OFFICE space in Phnom Penh Tower is continuing to attract large multinational firms, with Air France International the latest company to begin operations there, officials at the tower said yesterday.

More than 40 percent of the available office space is now rented in the Kingdom’s second tallest building, according to Hong Youvoin, Marketing Manager for the tower’s construction firm Hyundai Amco Company.

“Since its completion in April, we have rented over 40 percent of the space to clients including banking firms, auditing consultants, airlines, embassies and real estate companies.”

The Embassy of Sweden also moved into the tower recently, joining The Coffee Bean & Tea Leaf, Mekong Bank and Richard Ellis (CBRE), he added.

Situated on the capital’s Monivong Boulevard, Phnom Penh Tower is just one of the recent additions to the city’s evolving skyline, including the Kingdom’s tallest building, Canadia Tower, which opened in November 2009.

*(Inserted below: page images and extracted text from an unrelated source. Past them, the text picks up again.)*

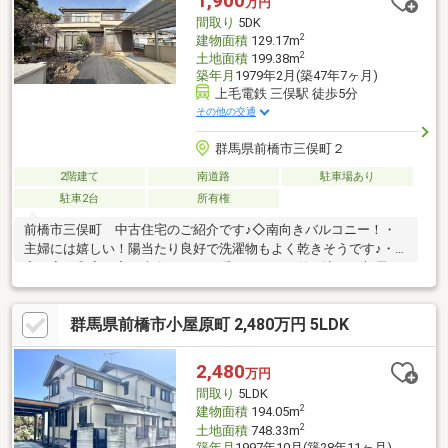
1,900
万円
間取り
5DK
2
建物面積
129.17m
2
土地面積
199.38m
築年月
1979年2月(築47年7ヶ月)
上毛電鉄 三俣駅 徒歩5分
その他の交通
群馬県前橋市三俣町２
2階建て
南道路
駐車場あり
駐車2台
所有権
前橋市三俣町 中古住宅のご紹介です♪◇南向きバルコニー！・
主婦には嬉しい！陽当たり良好で洗濯物もよく乾きそうです♪・洋
室３室、和室１室が南向きのため暖かく、日が差し込むお部屋が
多いです！◇水回りリフォーム済み！【トイレ・お風呂】家族皆
が毎日使うお風呂とトイレリフォーム済みで毎日が快適にお過ご
群馬県前橋市小屋原町 2,480万円 5LDK
しいただけます。◇閑静な住宅街ながら周辺環境も充実・フレッ
セイ片貝店 約750m 車で約2分・けやきウォーク前橋 約2，
600m 車で約10分■ここまでご覧頂きありがとうございます■
2,480
万円
間取り
5LDK
2
建物面積
194.05m
2
土地面積
748.33m
築年月
1997年10月(築28年11ヶ月)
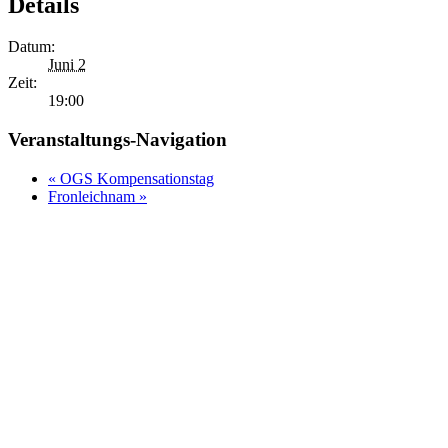
Details
Datum:
Juni 2
Zeit:
19:00
Veranstaltungs-Navigation
«
OGS Kompensationstag
Fronleichnam
»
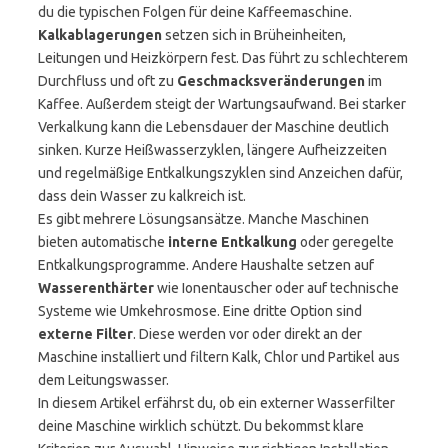
du die typischen Folgen für deine Kaffeemaschine.
Kalkablagerungen
setzen sich in Brüheinheiten,
Leitungen und Heizkörpern fest. Das führt zu schlechterem
Durchfluss und oft zu
Geschmacksveränderungen
im
Kaffee. Außerdem steigt der Wartungsaufwand. Bei starker
Verkalkung kann die Lebensdauer der Maschine deutlich
sinken. Kurze Heißwasserzyklen, längere Aufheizzeiten
und regelmäßige Entkalkungszyklen sind Anzeichen dafür,
dass dein Wasser zu kalkreich ist.
Es gibt mehrere Lösungsansätze. Manche Maschinen
bieten automatische
interne Entkalkung
oder geregelte
Entkalkungsprogramme. Andere Haushalte setzen auf
Wasserenthärter
wie Ionentauscher oder auf technische
Systeme wie Umkehrosmose. Eine dritte Option sind
externe Filter
. Diese werden vor oder direkt an der
Maschine installiert und filtern Kalk, Chlor und Partikel aus
dem Leitungswasser.
In diesem Artikel erfährst du, ob ein externer Wasserfilter
deine Maschine wirklich schützt. Du bekommst klare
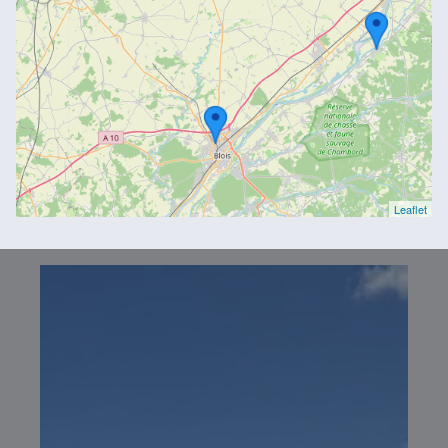
Leaflet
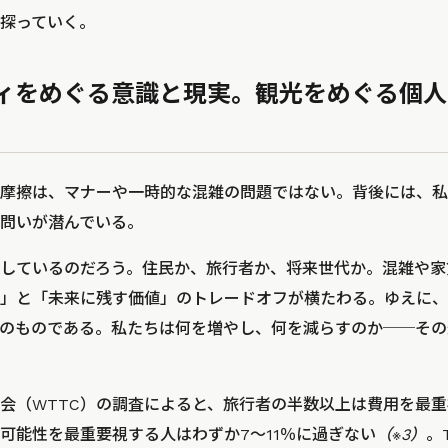
探っていく。
ィをめぐる意識と現実。観光をめぐる個人
摩擦は、マナーや一時的な混雑の問題ではない。背後には、私
問いが潜んでいる。
しているのだろう。住民か、旅行者か、将来世代か。混雑や家
」と「未来に残す価値」のトレードオフが横たわる。ゆえに、
のものである。私たちは何を増やし、何を減らすのか──その
会（WTTC）の調査によると、旅行者の半数以上は費用を最重
可能性を最重要視する人はわずか7〜11％に過ぎない
（※3）
。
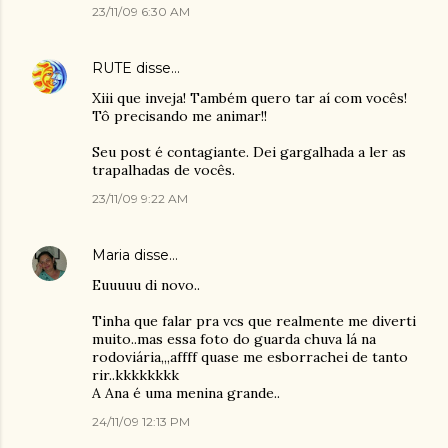
23/11/09 6:30 AM
RUTE
disse…
Xiii que inveja! Também quero tar aí com vocês!
Tô precisando me animar!!
Seu post é contagiante. Dei gargalhada a ler as
trapalhadas de vocês.
23/11/09 9:22 AM
Maria
disse…
Euuuuu di novo..
Tinha que falar pra vcs que realmente me diverti
muito..mas essa foto do guarda chuva lá na
rodoviária,,,affff quase me esborrachei de tanto
rir..kkkkkkkk
A Ana é uma menina grande..
24/11/09 12:13 PM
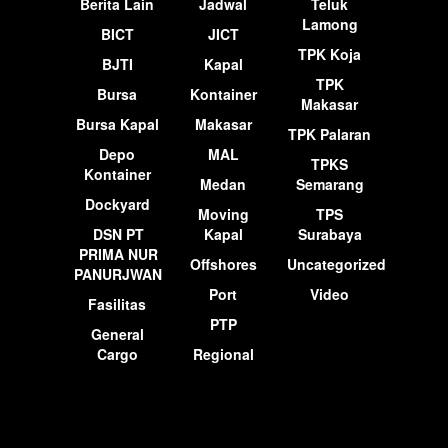
Berita Lain
Jadwal
Teluk
Lamong
BICT
JICT
TPK Koja
BJTI
Kapal
TPK
Bursa
Kontainer
Makasar
Bursa Kapal
Makasar
TPK Palaran
Depo
MAL
TPKS
Kontainer
Medan
Semarang
Dockyard
Moving
TPS
DSN PT
Kapal
Surabaya
PRIMA NUR
Offshores
Uncategorized
PANURJWAN
Port
Video
Fasilitas
PTP
General
Cargo
Regional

In the months of May and June this year, demand for office space increased slightly, partly due to the emergence of new investors from Japan, South Korea, Vietnam, and in particular, NGOs in search of quality office space, Hong Youvoin said.

The average rent for office space within the tower is US$19 per square metre, said Hong Youvoin who hopes at least 60 to 70 percent of the building will be occupied by the close of the year.

Property transactions in Phnom Penh doubled in the first six months of the year, compared with same period in 2010, however, figures are yet to reach pre-crisis levels, according to National Valuers Association of Cambodia and Bonna Realty Group President Sung Bonna.

“We sold 20 properties in the first six months of 2011, compared to the 10 sold in the same period last year,” he said.

“For the first two to three months of the year, we saw many investors from Singapore, Malaysia, Vietnam and China coming to the Kingdom to look for property.”

Phnom Penh Tower’s prime location has been a key factor in the number of foreign investors renting office space, added Sung Bonna.

The occupancy rate for grade B buildings throughout the capital now lies at approximately 85 percent, averaging between $8 to $18 per square metre, while grade A rent can command up to $25 per metre, according to National Valuers Association of Cambodia figures.

The arrival of the Cambodian Securities Exchange is expected to boost the transactions of office space, said Sung Bonna.

“Many [foreign] investors will come to the country and invest here.”

Office supply in Phnom Penh could hit 20,000 square metres by 2013, almost double the current space, if potential projects are completed, CB Richard Ellis Cambodia predicted earlier this year.